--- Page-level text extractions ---

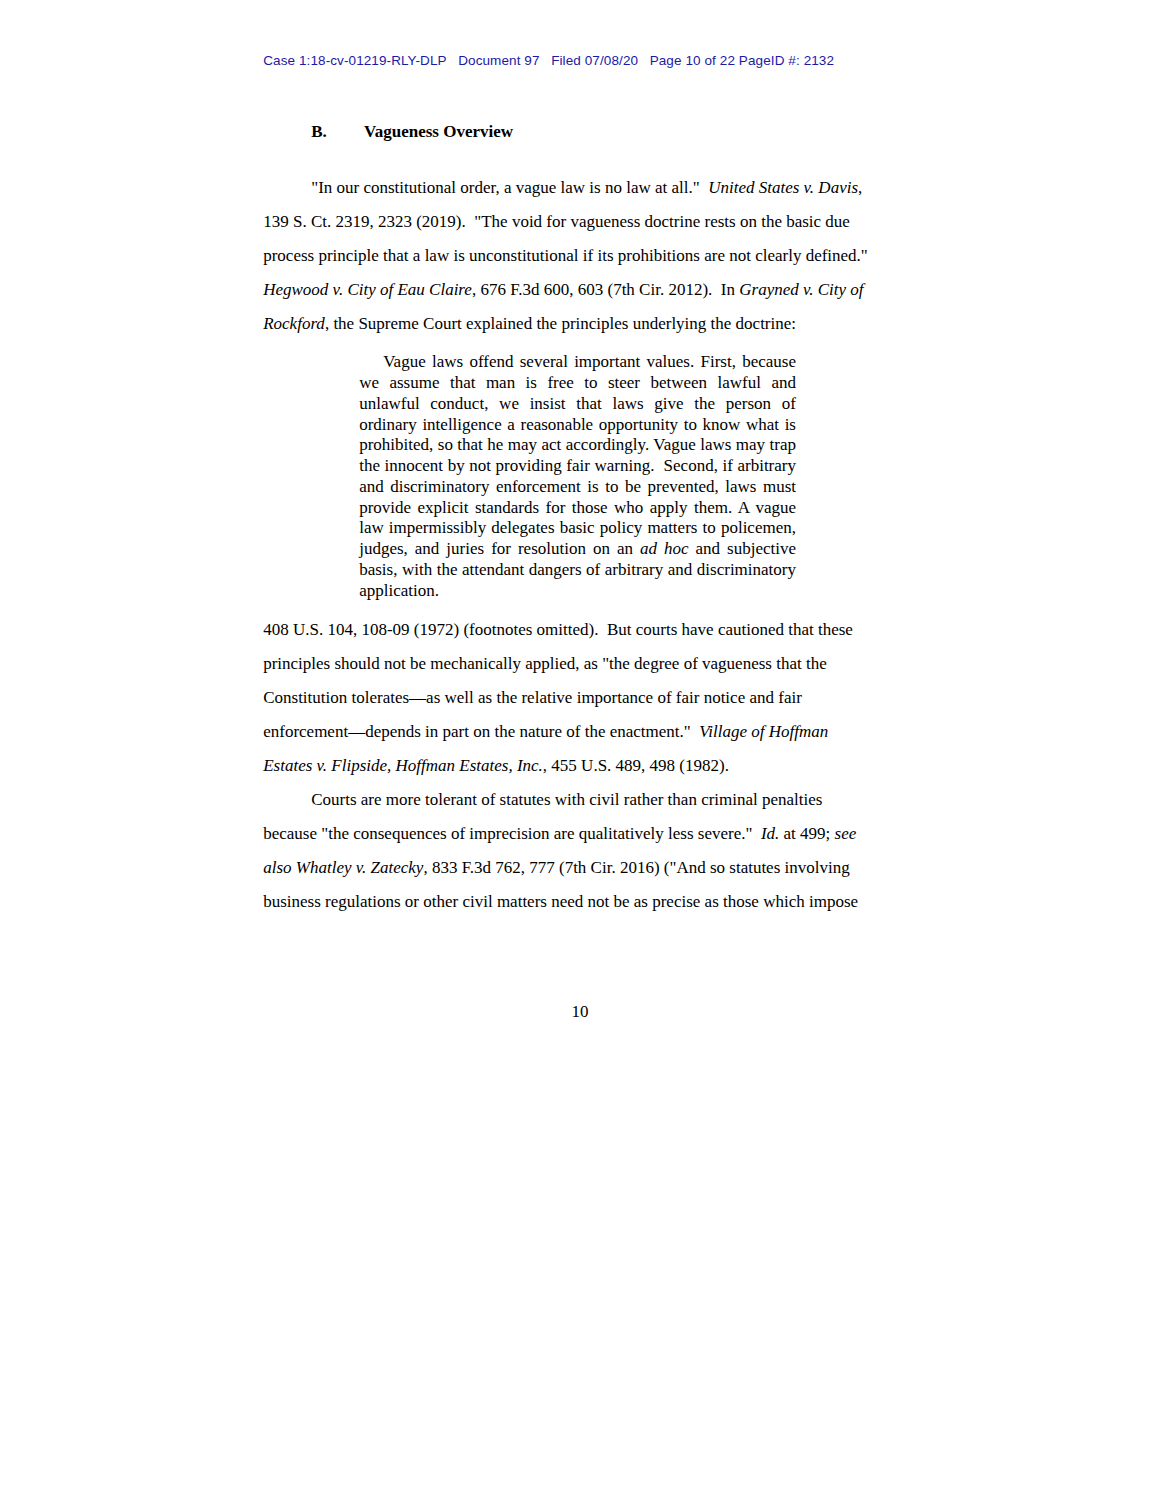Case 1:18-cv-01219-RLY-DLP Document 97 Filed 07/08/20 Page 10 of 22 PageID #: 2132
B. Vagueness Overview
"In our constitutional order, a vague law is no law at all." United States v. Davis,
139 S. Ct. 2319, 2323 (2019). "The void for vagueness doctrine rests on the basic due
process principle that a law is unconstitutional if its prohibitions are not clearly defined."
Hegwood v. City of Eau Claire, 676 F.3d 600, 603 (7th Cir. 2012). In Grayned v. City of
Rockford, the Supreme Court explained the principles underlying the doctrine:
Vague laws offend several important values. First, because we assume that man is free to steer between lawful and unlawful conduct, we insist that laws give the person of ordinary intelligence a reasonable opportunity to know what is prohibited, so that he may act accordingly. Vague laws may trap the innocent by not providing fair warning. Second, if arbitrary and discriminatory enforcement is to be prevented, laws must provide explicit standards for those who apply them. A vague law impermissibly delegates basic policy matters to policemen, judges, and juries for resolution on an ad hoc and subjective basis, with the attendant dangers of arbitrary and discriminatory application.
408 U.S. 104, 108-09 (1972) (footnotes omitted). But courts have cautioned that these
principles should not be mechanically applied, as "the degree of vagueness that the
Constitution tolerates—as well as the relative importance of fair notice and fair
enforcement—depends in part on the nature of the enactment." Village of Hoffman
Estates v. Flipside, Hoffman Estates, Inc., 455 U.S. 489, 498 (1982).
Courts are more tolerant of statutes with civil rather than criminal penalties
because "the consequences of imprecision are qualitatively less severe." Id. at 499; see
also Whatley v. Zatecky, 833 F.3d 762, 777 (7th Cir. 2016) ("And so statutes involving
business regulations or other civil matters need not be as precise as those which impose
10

--- WORK REQUEST ---
All lines of the records above that contain the word "because" are to be copied out.

--- COMPLETED EXERCISE ---
Vague laws offend several important values. First, because we assume that man is free to steer between lawful and unlawful conduct, we insist that laws give the person of ordinary intelligence a reasonable opportunity to know what is prohibited, so that he may act accordingly. Vague laws may trap the innocent by not providing fair warning. Second, if arbitrary and discriminatory enforcement is to be prevented, laws must provide explicit standards for those who apply them. A vague law impermissibly delegates basic policy matters to policemen, judges, and juries for resolution on an ad hoc and subjective basis, with the attendant dangers of arbitrary and discriminatory application.
because "the consequences of imprecision are qualitatively less severe." Id. at 499; see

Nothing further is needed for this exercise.